You can hear the audio from the day I moved away for school. Please leave your message after the tone. Uh, hi Megan, this is Abigail. Um, I was just hoping to talk to you about requesting a roommate change. And the conversations I had when I started my first broadcasting job halfway across the country. I'm going to give you a microphone. I'll just have you slip it on your shirt quick. Got to turn the right way. We’re professionals. <Laugh> that's all right.

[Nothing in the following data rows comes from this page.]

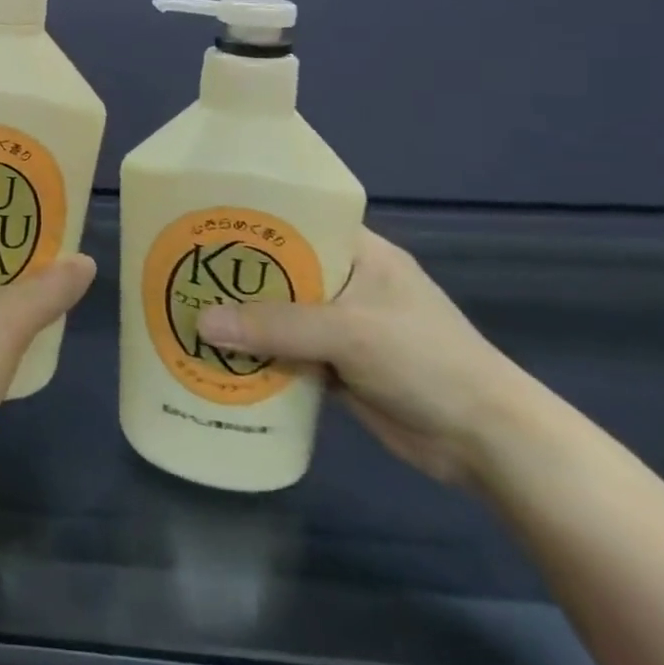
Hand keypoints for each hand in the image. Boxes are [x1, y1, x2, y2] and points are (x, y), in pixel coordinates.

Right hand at [197, 227, 531, 485]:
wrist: (487, 443)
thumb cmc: (425, 361)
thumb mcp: (349, 333)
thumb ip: (275, 326)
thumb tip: (200, 324)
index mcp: (358, 252)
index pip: (295, 221)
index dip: (249, 221)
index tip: (198, 222)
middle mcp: (345, 282)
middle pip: (277, 271)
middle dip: (233, 275)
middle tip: (176, 270)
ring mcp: (340, 326)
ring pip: (277, 315)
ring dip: (240, 319)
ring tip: (183, 311)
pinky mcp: (335, 366)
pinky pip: (283, 352)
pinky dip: (255, 355)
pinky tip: (215, 356)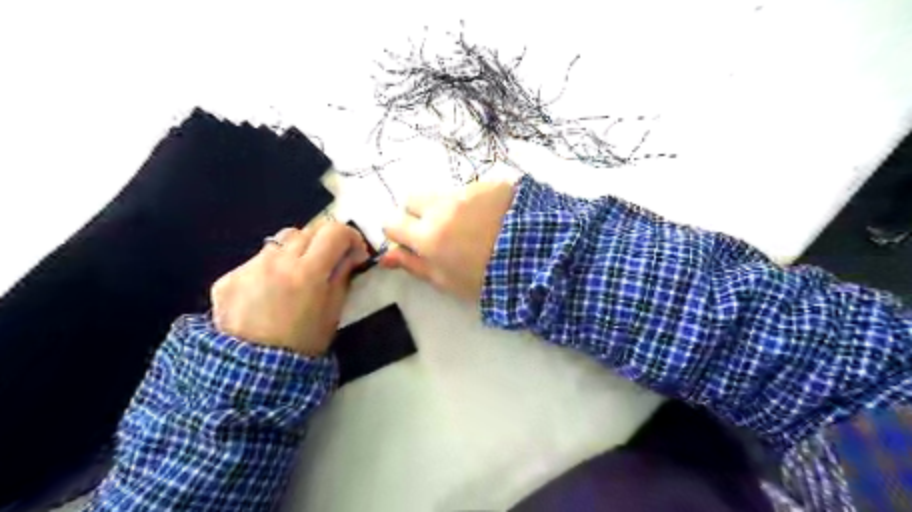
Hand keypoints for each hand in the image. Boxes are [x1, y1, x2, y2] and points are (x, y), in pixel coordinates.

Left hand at [211, 220, 368, 354]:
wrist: (253, 373)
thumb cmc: (304, 344)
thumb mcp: (333, 311)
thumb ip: (342, 276)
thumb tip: (350, 254)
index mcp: (308, 272)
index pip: (334, 231)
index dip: (349, 236)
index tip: (352, 250)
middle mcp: (277, 262)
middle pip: (307, 231)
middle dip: (322, 243)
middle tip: (326, 262)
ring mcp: (249, 268)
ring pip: (279, 242)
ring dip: (294, 252)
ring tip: (294, 276)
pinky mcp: (228, 278)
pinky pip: (256, 261)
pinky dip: (269, 269)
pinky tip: (268, 292)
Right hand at [382, 180, 515, 302]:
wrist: (538, 259)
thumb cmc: (487, 279)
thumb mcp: (447, 281)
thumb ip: (414, 266)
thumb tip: (385, 257)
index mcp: (428, 236)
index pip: (392, 222)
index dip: (398, 232)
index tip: (410, 240)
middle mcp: (441, 207)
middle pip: (412, 198)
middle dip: (416, 212)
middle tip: (436, 229)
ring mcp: (467, 192)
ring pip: (442, 193)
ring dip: (446, 206)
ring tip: (469, 225)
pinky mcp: (489, 184)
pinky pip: (471, 189)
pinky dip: (474, 202)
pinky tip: (491, 217)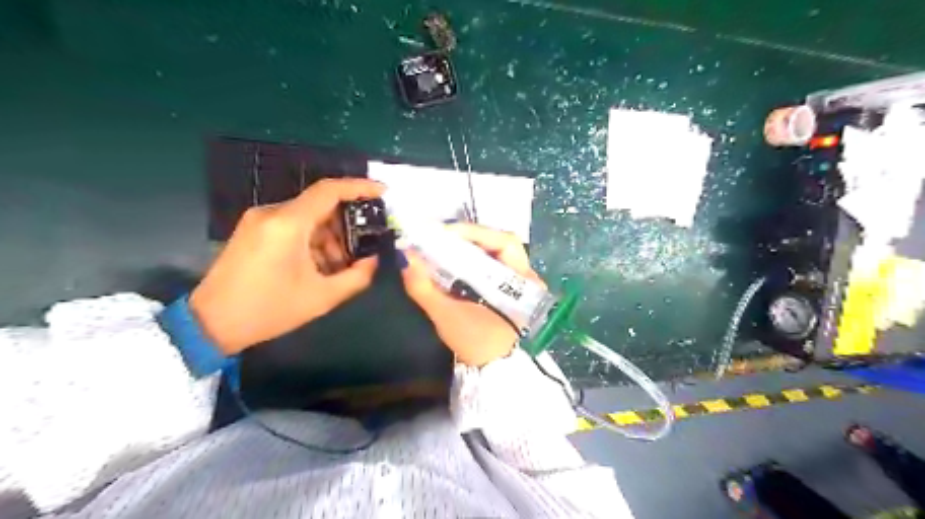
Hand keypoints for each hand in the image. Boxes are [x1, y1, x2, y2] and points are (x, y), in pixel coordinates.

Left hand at [188, 177, 384, 351]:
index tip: (383, 192)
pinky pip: (292, 226)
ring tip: (340, 266)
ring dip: (329, 236)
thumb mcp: (322, 297)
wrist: (211, 323)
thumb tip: (373, 260)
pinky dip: (312, 240)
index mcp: (288, 224)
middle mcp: (272, 213)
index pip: (329, 190)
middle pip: (320, 205)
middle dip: (346, 224)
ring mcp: (259, 220)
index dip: (359, 187)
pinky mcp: (253, 230)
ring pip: (307, 217)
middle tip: (364, 247)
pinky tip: (319, 265)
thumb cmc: (269, 310)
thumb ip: (357, 277)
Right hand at [403, 226, 543, 367]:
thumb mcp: (447, 316)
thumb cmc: (476, 343)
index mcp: (524, 282)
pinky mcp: (509, 288)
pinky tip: (451, 259)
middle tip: (440, 237)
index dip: (474, 232)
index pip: (504, 242)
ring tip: (441, 245)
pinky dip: (470, 259)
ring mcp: (520, 282)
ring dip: (468, 246)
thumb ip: (424, 286)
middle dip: (469, 237)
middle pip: (499, 243)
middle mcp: (527, 276)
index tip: (444, 232)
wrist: (489, 371)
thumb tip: (404, 257)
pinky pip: (490, 264)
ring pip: (494, 252)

Recordings of me going through college. Recording live in Columbia, Abigail Landwehr, ABC 17 News. For J 2000, for J1400, for J1200 for Econ1015 — not that I really need a sign off, but I feel weird not adding one. I'm Abigail Landwehr. Recordings of going through internships. Under my cookies. Don't eat, don't eat my cookies. They're eyeing 'em. I don't know. I know. Okay, okay. And recordings of going through life. Whenever I listen back I realize I say ‘absolutely’ all the time. And I also say, I can't remember what it was. I think I say ‘so like, you know,’ or something like that. <Laugh> And it's, I get it. It's hard to listen back to.

I have listened to so many episodes of This American Life. My favorite, which I listened to back in high school and have not been able to let go of since, is 24 Hours at the Golden Apple. I think it's something about that concept of the episode. You listen to everyone and they're given time and space to express what sort of story they're carrying and that is really the heart of the show.

I think the stories that make us human are messy, but they're beautiful. And I know it's a little cheesy, but that focus is what first drew me to journalism. And that's also what keeps me excited to report every day. I don't know if this is what you're looking for, but this is a story that I love and I wanted to share because it shows all the pieces that make up a career. It's really all captured in the voices of the people who helped me get here. And it's the voices of people that I am so honored to have trusted me to help share their story. 'cause at the end of the day, that is what journalism is about.

PHS Prowl Editor-in-Chief Abigail Landwehr and reporter Ben Whitlock hold up cameras at Powell High School on Sept. 18, 2020.